As Lily Cheng walked with dozens of other mourners on Tuesday evening along the stretch of sidewalk in north Toronto where a van ran down pedestrians the day before, something caught her eye.
Officers were taking down the yellow police tape that secured the scene where 10 people were killed and more than a dozen injured in a tragedy that shook the city and sent shockwaves across the country. For Cheng, the timing of the tape’s removal was significant because it coincided with a neighbourhood vigil in honour of the victims that she helped organize.
“I think that was really symbolic,” she told CTV News Channel on Wednesday. “We walk these streets every day and our sense of security was taken away so by coming together and praying and walking, we were blessing our neighbourhood, and reclaiming our sense of security.”
Cheng and co-organizer Jesse James, who created the group “We Love Willowdale” with her, helped plan a community walk and vigil Tuesday that saw dozens of residents and visitors in the area come together in Olive Square to pay tribute to the victims.
Even though the tragedy occurred just the day before, James said he witnessed a lot of courage in the midst of the mourners’ grief on Tuesday evening. He said that despite the tears, it appeared as if the neighbourhood was recovering a sense of community by gathering together.
For Cheng, the event was an opportunity for people from different generations, cultures, and socioeconomic backgrounds to interact with each other.
“When I was standing on that hill at Olive Square just looking at all the faces, and all the words that are written on the placards, all the languages and you know I just really noticed too that people were talking to each other,” she said. “Oftentimes life gets so busy and we don’t even look at the people walking right alongside us but because of this event people are talking to each other.”
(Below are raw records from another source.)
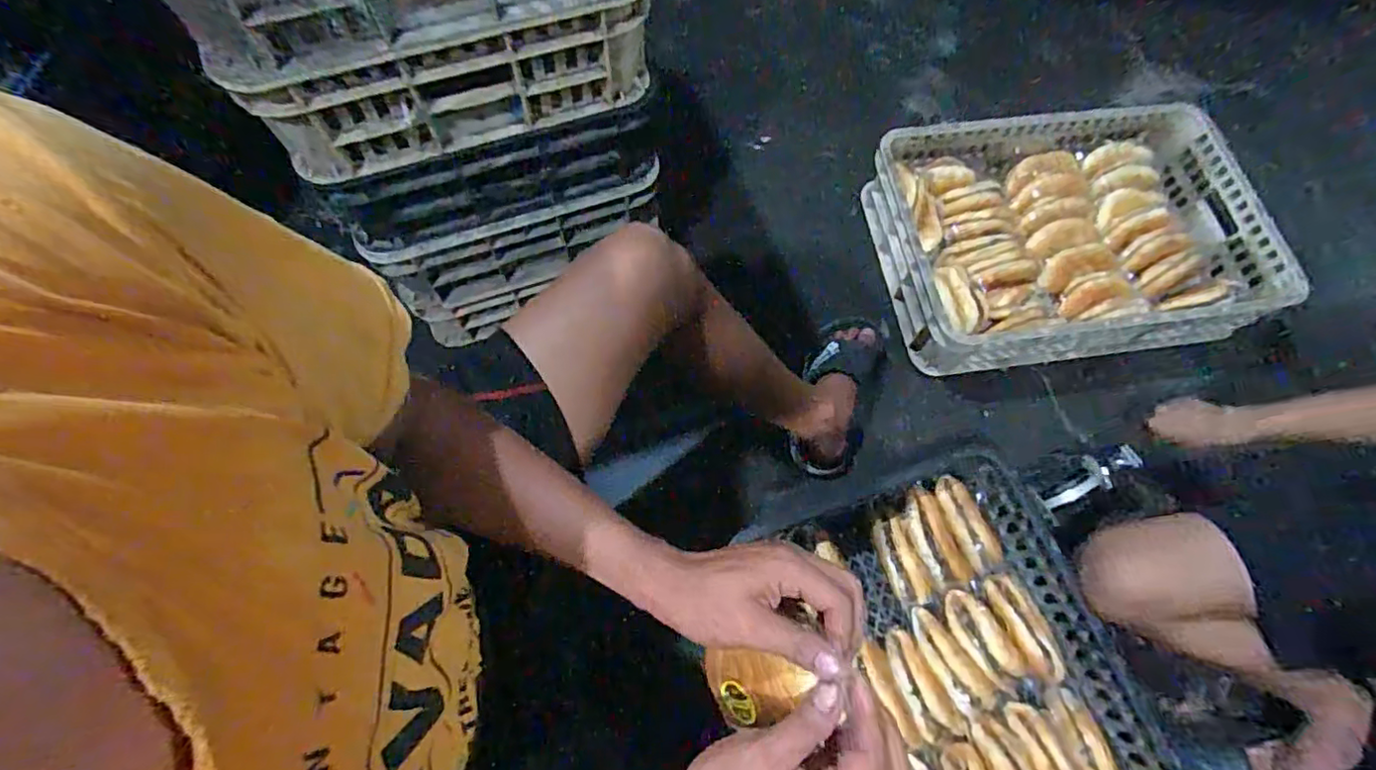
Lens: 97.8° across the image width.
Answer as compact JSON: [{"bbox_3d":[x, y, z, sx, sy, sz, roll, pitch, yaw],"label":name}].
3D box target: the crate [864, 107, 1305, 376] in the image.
[{"bbox_3d":[0.668,-0.264,1.060,0.635,0.117,0.428,-9,69,-5],"label":"crate"}]

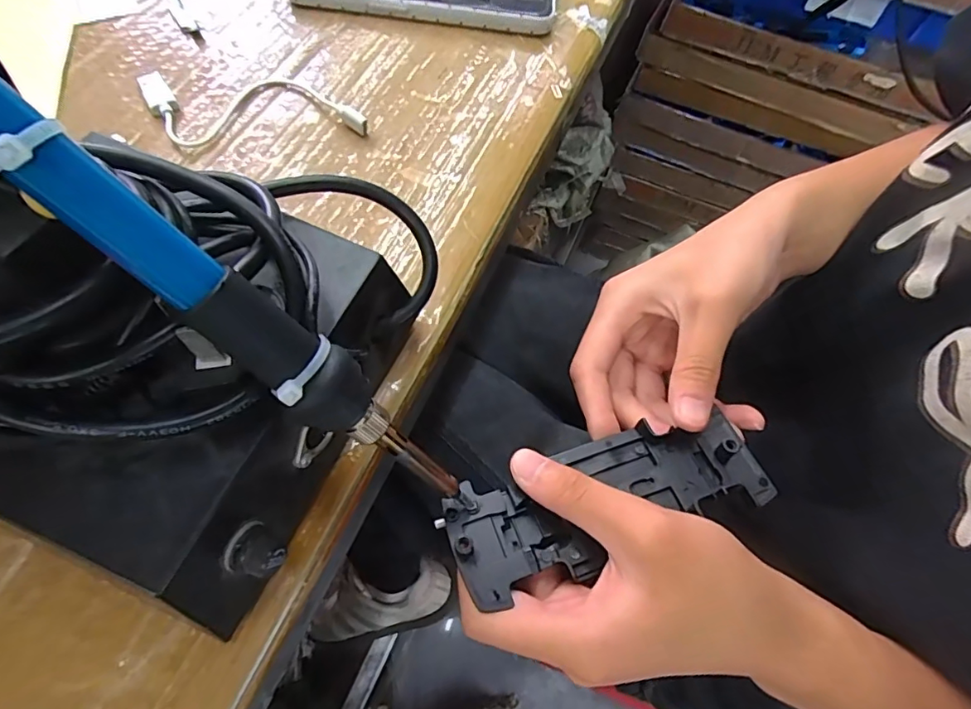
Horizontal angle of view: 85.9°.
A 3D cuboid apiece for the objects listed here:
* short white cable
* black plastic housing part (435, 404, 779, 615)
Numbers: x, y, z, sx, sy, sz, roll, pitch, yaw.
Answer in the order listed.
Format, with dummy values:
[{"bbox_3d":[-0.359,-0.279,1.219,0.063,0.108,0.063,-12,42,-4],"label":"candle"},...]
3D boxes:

The Willowdale neighbourhood where the incident took place is considered one of the city’s most diverse areas. Seventy-two per cent of residents living in Willowdale are first generation newcomers, according to James. He said he would like to see a permanent commemoration to the tragedy installed in the future, but he said that it should be something representative of the diverse community.
Cheng said she hopes the interconnectedness currently on display in the neighbourhood will continue into the future.
“I would like to see this tragedy become a turning point where we really just become even more cohesive and we just love each other more,” she said.